**YOUR OBJECTIVE:**
Any image found in the entries is to be skipped; the rest is returned word for word.
EXCERPTED RECORDS START
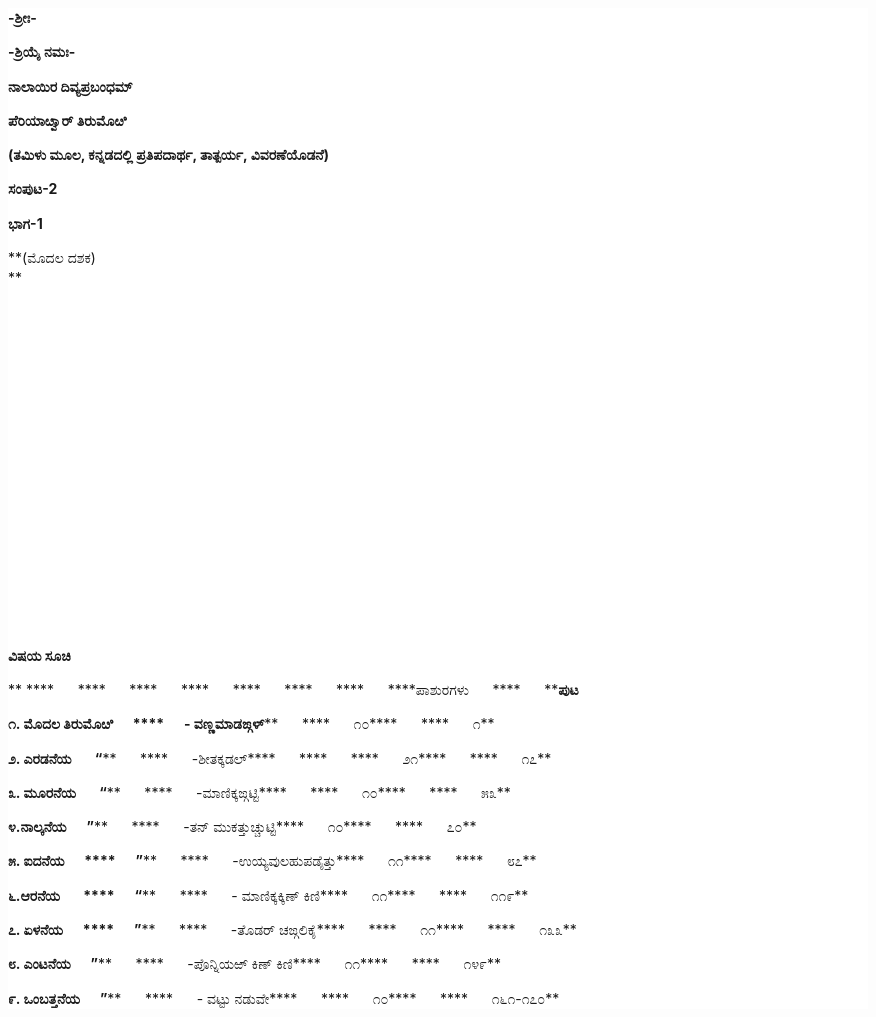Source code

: **-ಶ್ರೀಃ-**

**-ಶ್ರಿಯೈ ನಮಃ-**

**ನಾಲಾಯಿರ ದಿವ್ಯಪ್ರಬಂಧಮ್**

**ಪೆರಿಯಾೞ್ವಾರ್ ತಿರುಮೊೞಿ**

**\(ತಮಿಳು ಮೂಲ, ಕನ್ನಡದಲ್ಲಿ ಪ್ರತಿಪದಾರ್ಥ, ತಾತ್ಪರ್ಯ, ವಿವರಣೆಯೊಡನೆ\)**

**ಸಂಪುಟ-2**

**ಭಾಗ-1**

**\(ಮೊದಲ ದಶಕ\)  
**





 

 

 

 

 

 

 

 

 

 

**ವಿಷಯ ಸೂಚಿ**

** ****      ****      ****      ****      ****      ****      ****      ****ಪಾಶುರಗಳು      ****      ****ಪುಟ**

**೧. ಮೊದಲ ತಿರುಮೊೞಿ      ****      - ವಣ್ಣಮಾಡಙ್ಗಳ್****      ****      ೧೦****      ****      ೧**

**೨. ಎರಡನೆಯ       “****      ****      -ಶೀತಕ್ಕಡಲ್****      ****      ****      ೨೧****      ****      ೧೭**

**೩. ಮೂರನೆಯ       “****      ****      -ಮಾಣಿಕ್ಕಙ್ಗಟ್ಟಿ****      ****      ೧೦****      ****      ೫೩**

**೪.ನಾಲ್ಕನೆಯ      ”****      ****      -ತನ್ ಮುಕತ್ತುಚ್ಚುಟ್ಟಿ****      ೧೦****      ****      ೭೦**

**೫. ಐದನೆಯ      ****      ”****      ****      -ಉಯ್ಯವುಲಹುಪಡೈತ್ತು****      ೧೧****      ****      ೮೭**

**೬.ಆರನೆಯ       ****      “****      ****      - ಮಾಣಿಕ್ಕಕ್ಕಿಣ್ ಕಿಣಿ****      ೧೧****      ****      ೧೧೯**

**೭. ಏಳನೆಯ      ****      ”****      ****      -ತೊಡರ್ ಚಙ್ಗಲಿಕೈ****      ****      ೧೧****      ****      ೧೩೩**

**೮. ಎಂಟನೆಯ      ”****      ****      -ಪೊನ್ನಿಯಱ್ ಕಿಣ್ ಕಿಣಿ****      ೧೧****      ****      ೧೪೯**

**೯. ಒಂಬತ್ತನೆಯ      ”****      ****      - ವಟ್ಟು ನಡುವೇ****      ****      ೧೦****      ****      ೧೬೧-೧೭೦**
EXCERPTED RECORDS END
**OUTPUT:**
Source code

: **-ಶ್ರೀಃ-**

**-ಶ್ರಿಯೈ ನಮಃ-**

**ನಾಲಾಯಿರ ದಿವ್ಯಪ್ರಬಂಧಮ್**

**ಪೆರಿಯಾೞ್ವಾರ್ ತಿರುಮೊೞಿ**

**\(ತಮಿಳು ಮೂಲ, ಕನ್ನಡದಲ್ಲಿ ಪ್ರತಿಪದಾರ್ಥ, ತಾತ್ಪರ್ಯ, ವಿವರಣೆಯೊಡನೆ\)**

**ಸಂಪುಟ-2**

**ಭಾಗ-1**

**\(ಮೊದಲ ದಶಕ\)  
**





 

 

 

 

 

 

 

 

 

 

**ವಿಷಯ ಸೂಚಿ**

** ****      ****      ****      ****      ****      ****      ****      ****ಪಾಶುರಗಳು      ****      ****ಪುಟ**

**೧. ಮೊದಲ ತಿರುಮೊೞಿ      ****      - ವಣ್ಣಮಾಡಙ್ಗಳ್****      ****      ೧೦****      ****      ೧**

**೨. ಎರಡನೆಯ       “****      ****      -ಶೀತಕ್ಕಡಲ್****      ****      ****      ೨೧****      ****      ೧೭**

**೩. ಮೂರನೆಯ       “****      ****      -ಮಾಣಿಕ್ಕಙ್ಗಟ್ಟಿ****      ****      ೧೦****      ****      ೫೩**

**೪.ನಾಲ್ಕನೆಯ      ”****      ****      -ತನ್ ಮುಕತ್ತುಚ್ಚುಟ್ಟಿ****      ೧೦****      ****      ೭೦**

**೫. ಐದನೆಯ      ****      ”****      ****      -ಉಯ್ಯವುಲಹುಪಡೈತ್ತು****      ೧೧****      ****      ೮೭**

**೬.ಆರನೆಯ       ****      “****      ****      - ಮಾಣಿಕ್ಕಕ್ಕಿಣ್ ಕಿಣಿ****      ೧೧****      ****      ೧೧೯**

**೭. ಏಳನೆಯ      ****      ”****      ****      -ತೊಡರ್ ಚಙ್ಗಲಿಕೈ****      ****      ೧೧****      ****      ೧೩೩**

**೮. ಎಂಟನೆಯ      ”****      ****      -ಪೊನ್ನಿಯಱ್ ಕಿಣ್ ಕಿಣಿ****      ೧೧****      ****      ೧೪೯**

**೯. ಒಂಬತ್ತನೆಯ      ”****      ****      - ವಟ್ಟು ನಡುವೇ****      ****      ೧೦****      ****      ೧೬೧-೧೭೦**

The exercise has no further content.